Bon pour la fertilité des sols
Toutes ces expérimentations sont évidemment étroitement suivies par les porteurs du projet LIFE Alister, la chambre d’agriculture, l’AFSAL (agriculteurs et faune sauvage Alsace) d’autant que tout ce qui est bon pour le grand hamster est bon pour la fertilité des sols et la biodiversité. Il ne faudrait toutefois pas que les retards dans les versements des aides par l’État aux mesures agro-environnementales viennent décourager les bonnes volontés des agriculteurs. L’institut pluridisciplinaire Hubert-Curien entend bien continuer les recherches et un doctorant, Florian Kletty s’est d’ores et déjà attelé à prolonger les travaux engagés.

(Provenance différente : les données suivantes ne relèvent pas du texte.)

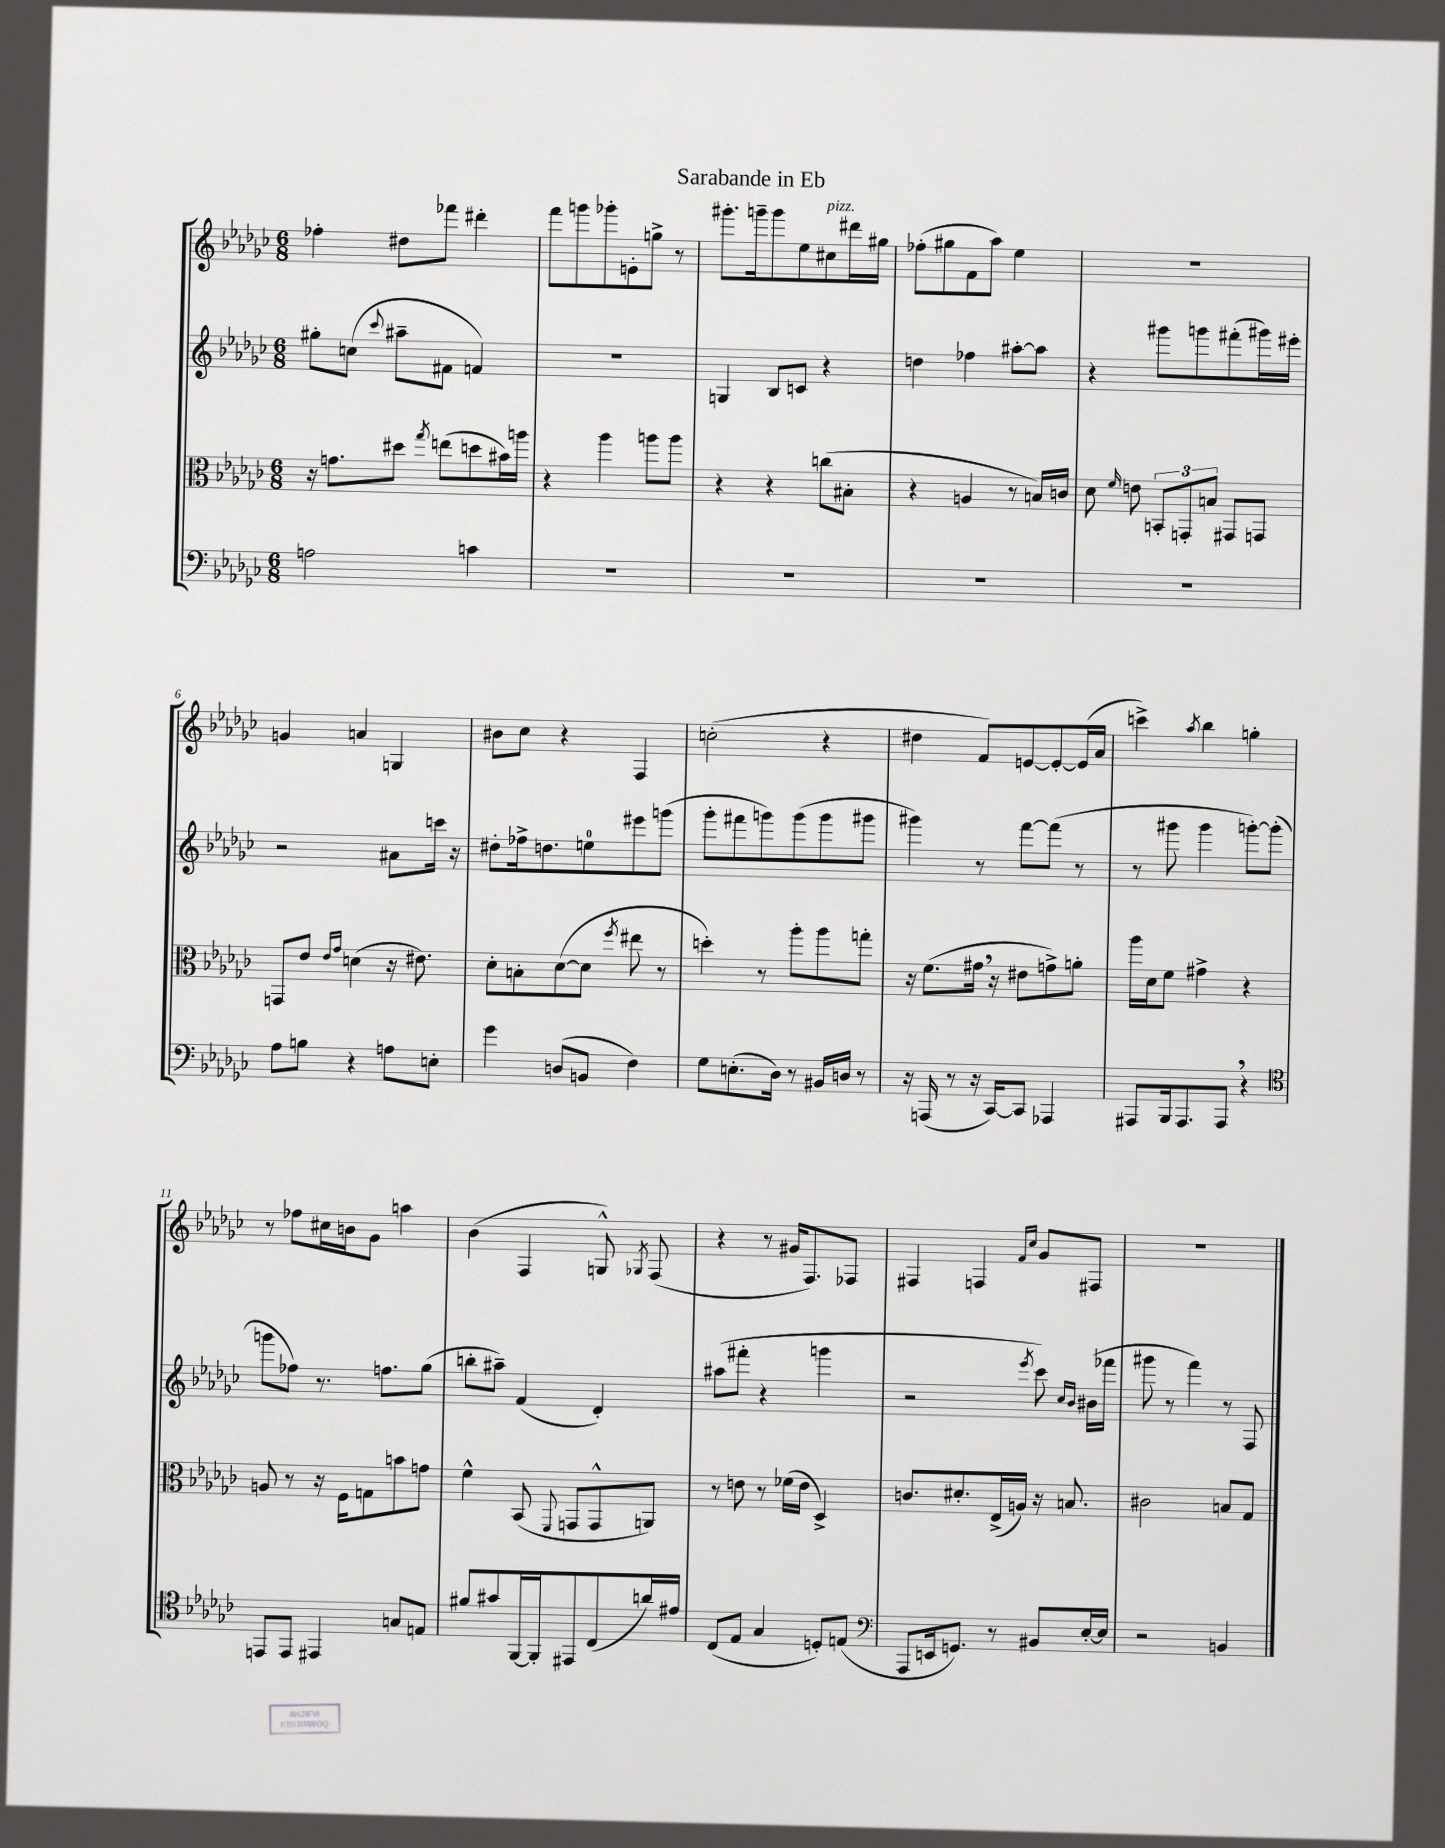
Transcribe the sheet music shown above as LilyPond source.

DNA/Simone Wehrung (27/04/2017)
Le maïs et l’infanticide
Mathilde Tissier, qui a recueilli les félicitations du jury vendredi pour sa soutenance de thèse sur la biologie de la conservation du grand hamster, avait déjà fait parler d’elle en observant dans le cadre de ses travaux qu’une surconsommation de maïs poussait les mamans hamster à tuer et manger leurs petits (DNA du 24 janvier). Sous sa responsabilité, les équipes de chercheurs ont pu démontrer que la carence dans le maïs en vitamine B 3 et son acide associé, le tryptophane, mène le hamster à la démence puis à l’infanticide.
Cette découverte a réorienté les travaux du CNRS menés dans le cadre du LIFE Alister (projet européen de compréhension des causes de la disparition du hamster d’Alsace pour y remédier). « Jusqu’ici, on considérait que ce qui était important, c’était la macronutrition comme les protéines mais on a découvert avec ces travaux que c’est une vitamine qui est au cœur de l’inadaptation du maïs au grand hamster », résume Yves Handrich, chercheur au CNRS et l’un des deux encadrants de la thèse.